> **Task item**: In the listing below, find each line with the string "care" and return it.

> **Supplied material**:
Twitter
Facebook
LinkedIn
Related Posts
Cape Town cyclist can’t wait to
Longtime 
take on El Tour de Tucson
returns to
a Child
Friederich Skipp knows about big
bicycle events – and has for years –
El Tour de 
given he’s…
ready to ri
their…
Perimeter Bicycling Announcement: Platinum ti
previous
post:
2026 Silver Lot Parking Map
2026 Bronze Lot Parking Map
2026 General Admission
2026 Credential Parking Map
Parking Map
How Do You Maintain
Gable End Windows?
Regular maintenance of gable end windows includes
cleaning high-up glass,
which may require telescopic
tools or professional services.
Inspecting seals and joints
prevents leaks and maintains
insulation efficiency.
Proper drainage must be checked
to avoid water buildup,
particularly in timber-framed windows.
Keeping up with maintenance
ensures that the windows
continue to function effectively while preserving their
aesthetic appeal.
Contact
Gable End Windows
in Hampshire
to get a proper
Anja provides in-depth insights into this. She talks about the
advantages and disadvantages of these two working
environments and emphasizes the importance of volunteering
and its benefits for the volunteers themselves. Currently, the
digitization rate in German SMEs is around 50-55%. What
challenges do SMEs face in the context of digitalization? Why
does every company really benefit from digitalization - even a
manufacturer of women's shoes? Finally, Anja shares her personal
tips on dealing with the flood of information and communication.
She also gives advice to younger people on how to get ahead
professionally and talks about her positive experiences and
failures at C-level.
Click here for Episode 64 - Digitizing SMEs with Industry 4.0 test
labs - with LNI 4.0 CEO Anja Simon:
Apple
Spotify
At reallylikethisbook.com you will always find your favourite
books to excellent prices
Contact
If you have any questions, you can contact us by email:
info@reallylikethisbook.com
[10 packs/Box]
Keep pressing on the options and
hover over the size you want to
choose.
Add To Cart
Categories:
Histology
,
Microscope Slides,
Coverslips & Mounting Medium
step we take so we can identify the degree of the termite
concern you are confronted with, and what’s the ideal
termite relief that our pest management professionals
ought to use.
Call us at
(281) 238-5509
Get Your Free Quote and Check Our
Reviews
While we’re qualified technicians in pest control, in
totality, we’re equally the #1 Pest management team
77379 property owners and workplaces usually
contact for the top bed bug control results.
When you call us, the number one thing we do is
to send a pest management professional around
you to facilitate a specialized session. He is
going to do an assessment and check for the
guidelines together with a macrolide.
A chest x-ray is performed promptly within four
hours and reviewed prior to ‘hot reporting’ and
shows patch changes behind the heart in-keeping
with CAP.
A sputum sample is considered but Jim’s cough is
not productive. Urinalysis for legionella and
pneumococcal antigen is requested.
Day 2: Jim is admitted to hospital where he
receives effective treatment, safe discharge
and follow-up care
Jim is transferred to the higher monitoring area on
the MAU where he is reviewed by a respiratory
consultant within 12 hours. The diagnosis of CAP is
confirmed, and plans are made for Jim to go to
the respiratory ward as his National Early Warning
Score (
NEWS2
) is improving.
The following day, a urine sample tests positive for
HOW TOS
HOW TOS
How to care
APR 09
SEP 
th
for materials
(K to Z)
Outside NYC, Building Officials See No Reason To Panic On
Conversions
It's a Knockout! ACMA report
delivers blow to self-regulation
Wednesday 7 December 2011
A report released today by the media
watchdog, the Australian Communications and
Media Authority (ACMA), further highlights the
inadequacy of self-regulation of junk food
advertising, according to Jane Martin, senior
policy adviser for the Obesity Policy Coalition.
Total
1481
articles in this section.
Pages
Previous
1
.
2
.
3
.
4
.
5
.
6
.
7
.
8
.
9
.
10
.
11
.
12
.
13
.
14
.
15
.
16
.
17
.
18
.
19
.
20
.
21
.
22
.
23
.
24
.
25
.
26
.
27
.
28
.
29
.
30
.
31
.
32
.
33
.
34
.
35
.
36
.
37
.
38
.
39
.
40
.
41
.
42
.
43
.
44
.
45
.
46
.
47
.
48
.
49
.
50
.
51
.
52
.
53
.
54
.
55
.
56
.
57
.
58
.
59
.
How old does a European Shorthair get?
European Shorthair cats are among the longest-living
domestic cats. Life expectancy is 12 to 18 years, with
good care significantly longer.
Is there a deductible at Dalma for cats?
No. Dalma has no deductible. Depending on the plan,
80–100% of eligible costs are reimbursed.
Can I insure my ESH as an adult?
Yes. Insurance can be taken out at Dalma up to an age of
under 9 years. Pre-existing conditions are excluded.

> **Exercise result**:
and follow-up care
How to care
good care significantly longer.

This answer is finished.